Usia ibu sudah delapan puluh tahun. Walau tak ada identitas yang bisa menunjukkan berapa usianya. Tapi dari tubuh ringkihnya tergambar kalau ia tidak lagi muda. Dari rahimnya lahir satu lusin manusia baru. Saya salah satunya. Anak keduabelas dari duabelas bersaudara. Enam dari anaknya telah pergi.

Perempuan itu ibu saya. Namanya Laci. Orang akrab memanggilnya dengan Nek Ombon. Maklum waktu masih muda, ia paling suka membawa jarai, yang dalam bahasa Dayak Angan disebut ombon atau kebondon.

Nek Ombon punya satu cita. Semua anak-anak bisa baca tulis. Syukur-syukur kalau bisa bergelar sarjana. Walau tak semua, cita-citanya tercapai. Dua anaknya bergelar sarjana. Satu jurusan agama. Satu lagi jurusan teknik.

Ibu tak pernah sekolah. Ia tak bisa baca tulis. Ia hanya bisa menghitung. Itupun harga barang. Terutama karet. Kami anak-anaknya yang menjual karet tak bisa bohong. Ibu tahu kalau kami bohong.

Ibu termasuk istri yang setia. Ia merawat suaminya yang sejak 1994 terkena lumpuh total. Makan, minum, mandi, sekaligus buang kotoran di tempat tidur.
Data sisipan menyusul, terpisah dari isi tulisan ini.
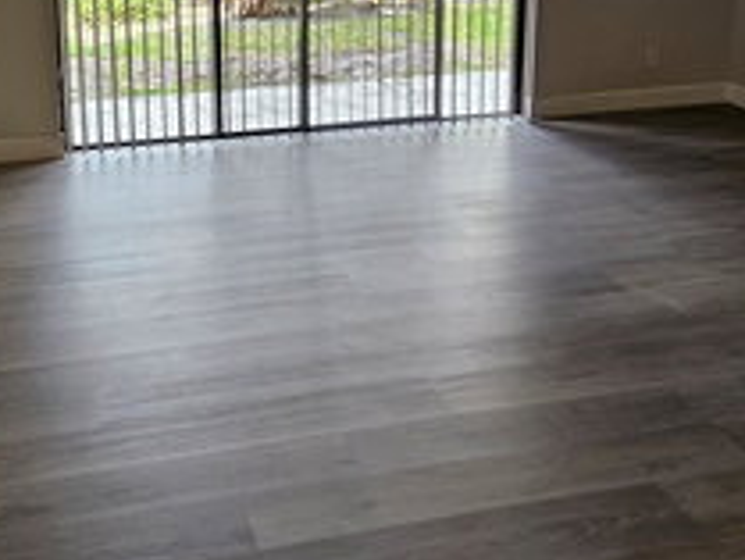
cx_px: 255
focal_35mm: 47
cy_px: 32
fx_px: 1012
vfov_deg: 29.3
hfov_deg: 40.0
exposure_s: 1/120
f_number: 1.8
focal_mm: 5.4
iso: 100
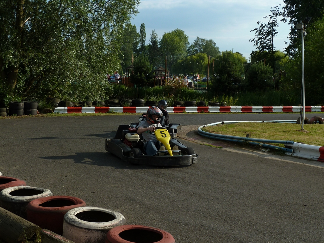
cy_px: 122
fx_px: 449
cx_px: 162
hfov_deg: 39.7
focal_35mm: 48
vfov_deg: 30.3
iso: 80
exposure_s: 1/500
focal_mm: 7.9
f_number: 4
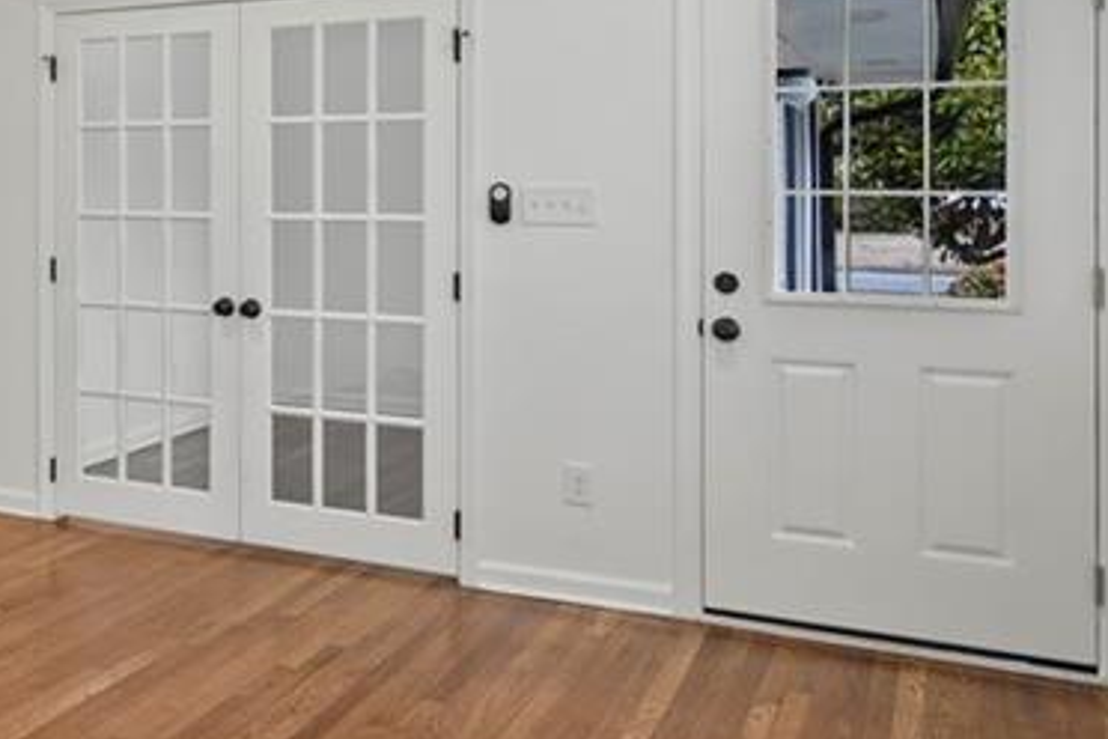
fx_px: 1354
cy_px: 164
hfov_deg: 37.3
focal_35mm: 44
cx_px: -110
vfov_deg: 29.9
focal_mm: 16
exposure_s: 1/13
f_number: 8
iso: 400
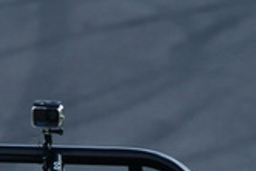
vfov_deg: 0.4
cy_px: 351
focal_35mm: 3622
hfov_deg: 0.6
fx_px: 25778
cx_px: -167
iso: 800
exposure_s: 1/640
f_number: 11
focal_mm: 500
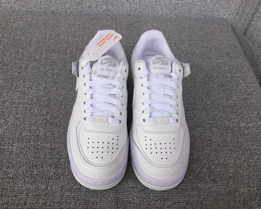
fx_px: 255
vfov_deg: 44.5
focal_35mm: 33
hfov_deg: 54.2
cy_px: 106
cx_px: 127
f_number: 2.4
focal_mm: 3.3
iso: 25
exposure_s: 1/311
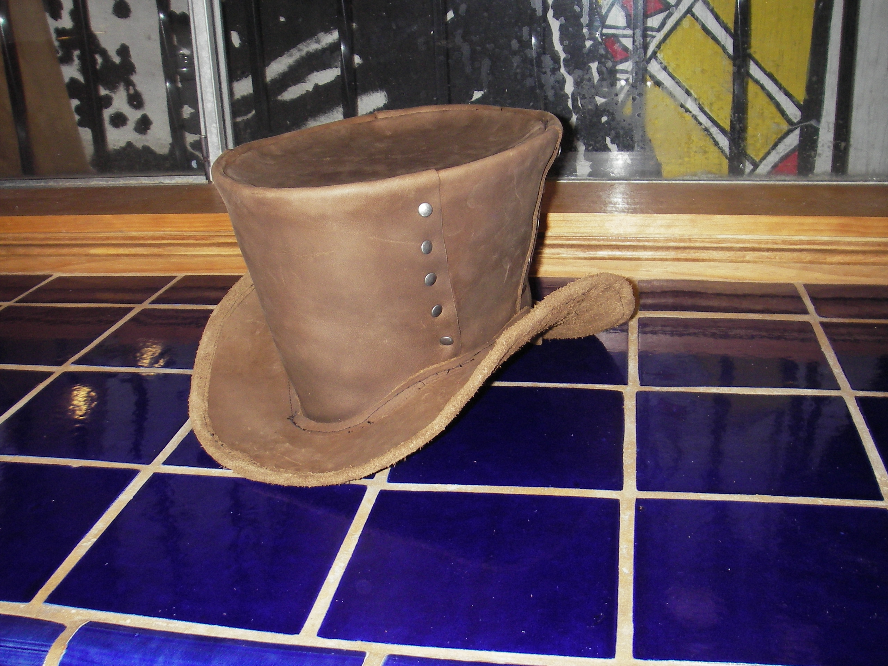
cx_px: 444
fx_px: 975
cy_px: 333
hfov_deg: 49.0
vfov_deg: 37.7
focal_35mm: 38
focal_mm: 6.3
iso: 100
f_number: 3.3
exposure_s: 1/30
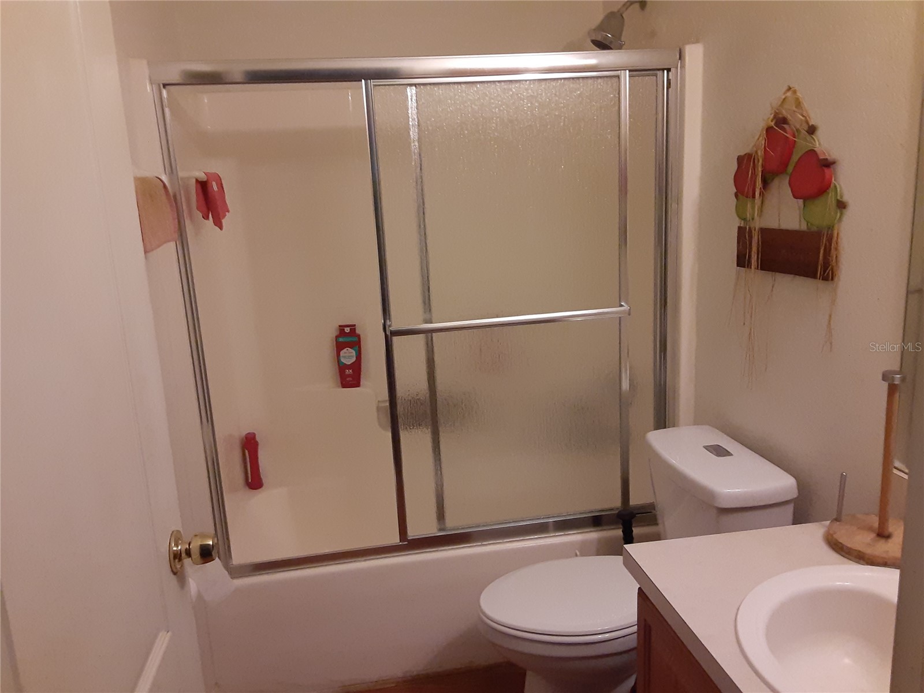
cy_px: 346
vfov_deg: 51.4
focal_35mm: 27
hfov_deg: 65.3
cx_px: 462
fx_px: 721
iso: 250
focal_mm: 2.91
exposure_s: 1/60
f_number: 1.9
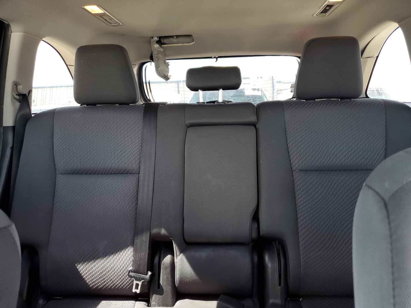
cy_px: 154
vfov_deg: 53.1
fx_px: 309
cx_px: 206
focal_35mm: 26
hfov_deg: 67.3
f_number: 1.5
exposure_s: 1/60.2
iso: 58
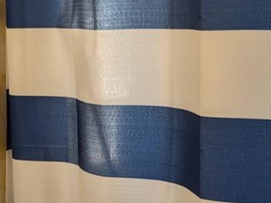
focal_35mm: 100
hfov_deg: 19.4
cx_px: 50
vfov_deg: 14.8
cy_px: 124
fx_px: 784
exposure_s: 1/120
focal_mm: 6.9
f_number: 1.68
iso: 315
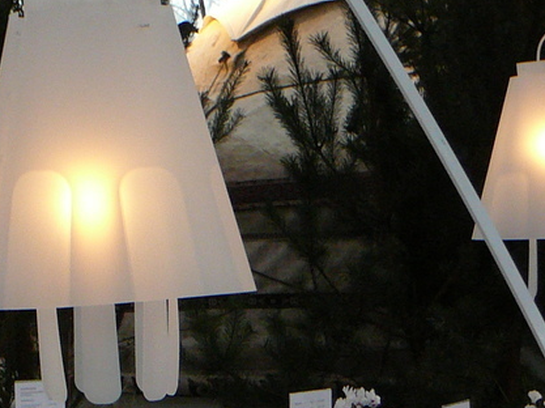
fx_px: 2281
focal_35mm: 145
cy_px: 254
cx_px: -12
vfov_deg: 10.2
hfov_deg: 13.4
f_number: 3.5
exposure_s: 1/30
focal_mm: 8.7
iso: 200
Empat tahun ia harus menghadapinya. Baginya menjadi istri adalah amanah. Pada Januari 1999, ibu resmi menjanda. Ayah saya meninggal.

Walau sendiri, ibu tetap berjuang mengongkosi pendidikan saya. Hasilnya satu gelar sarjana teknik berhasil digondol. Walau kemudian tidak bekerja sesuai spesialisasi. Tapi ibu tetap bangga. Ia bisa berdiri tegak di antara orang-orang kampung yang dulu mengejeknya. “Untuk apa mengongkosi anak sekolah tinggi. Nantipun ia akan jadi petani.”

Ibu tipe orang yang bekerja keras. Ketika masih kuat, tak satu haripun dilewatkan tanpa kerja. Ia pernah marah ketika disuruh berhenti kerja. Ia bilang, “sakit badan ibu ndak kerja.” Wuuiiihhh.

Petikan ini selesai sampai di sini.